[RECORDS FOR THE TASK]:
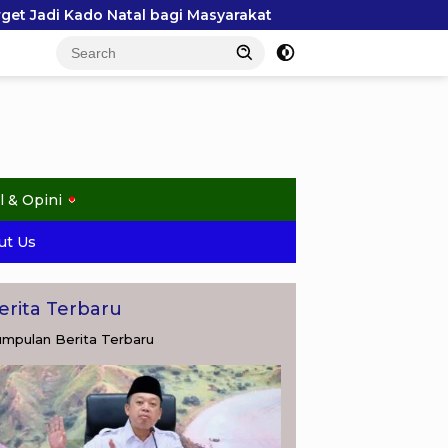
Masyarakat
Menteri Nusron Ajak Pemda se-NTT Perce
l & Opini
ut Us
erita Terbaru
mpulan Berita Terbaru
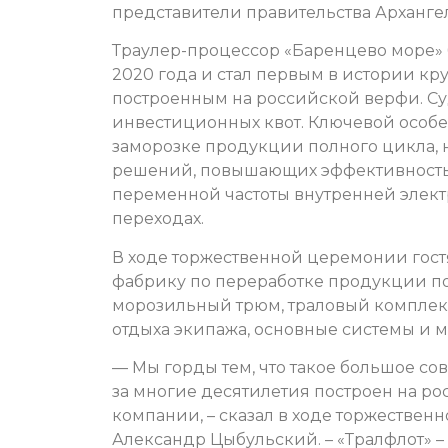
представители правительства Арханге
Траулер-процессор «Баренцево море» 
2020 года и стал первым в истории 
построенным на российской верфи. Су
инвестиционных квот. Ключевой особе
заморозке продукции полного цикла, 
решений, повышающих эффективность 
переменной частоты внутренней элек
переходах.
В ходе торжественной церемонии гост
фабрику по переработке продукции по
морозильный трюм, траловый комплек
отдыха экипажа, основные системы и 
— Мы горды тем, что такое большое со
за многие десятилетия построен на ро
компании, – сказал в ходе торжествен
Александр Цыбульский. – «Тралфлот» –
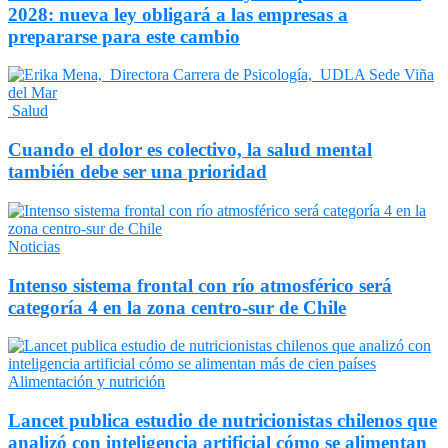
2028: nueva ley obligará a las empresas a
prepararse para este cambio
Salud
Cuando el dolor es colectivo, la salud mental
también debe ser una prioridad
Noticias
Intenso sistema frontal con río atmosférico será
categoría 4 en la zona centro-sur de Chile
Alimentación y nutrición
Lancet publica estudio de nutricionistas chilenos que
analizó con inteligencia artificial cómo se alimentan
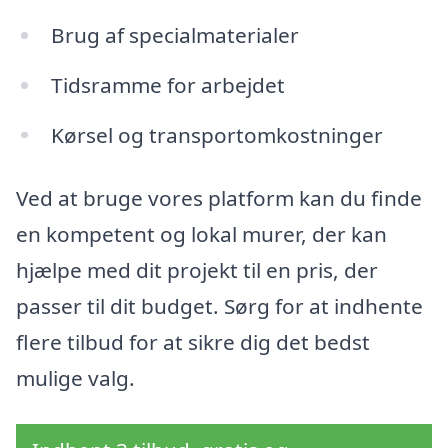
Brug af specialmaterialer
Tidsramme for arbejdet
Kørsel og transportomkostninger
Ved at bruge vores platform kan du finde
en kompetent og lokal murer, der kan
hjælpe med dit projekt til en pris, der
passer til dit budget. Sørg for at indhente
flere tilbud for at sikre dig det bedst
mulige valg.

[WHAT IS BEING ASKED]:
From the first line of the records down through the line containing "отдыха экипажа, основные системы и", transcribe exactly those lines and no others, both ends kept, pictures dropped.

[WRITTEN RESPONSE]:
Masyarakat
Menteri Nusron Ajak Pemda se-NTT Perce
l & Opini
ut Us
erita Terbaru
mpulan Berita Terbaru
представители правительства Арханге
Траулер-процессор «Баренцево море» 
2020 года и стал первым в истории 
построенным на российской верфи. Су
инвестиционных квот. Ключевой особе
заморозке продукции полного цикла, 
решений, повышающих эффективность 
переменной частоты внутренней элек
переходах.
В ходе торжественной церемонии гост
фабрику по переработке продукции по
морозильный трюм, траловый комплек
отдыха экипажа, основные системы и 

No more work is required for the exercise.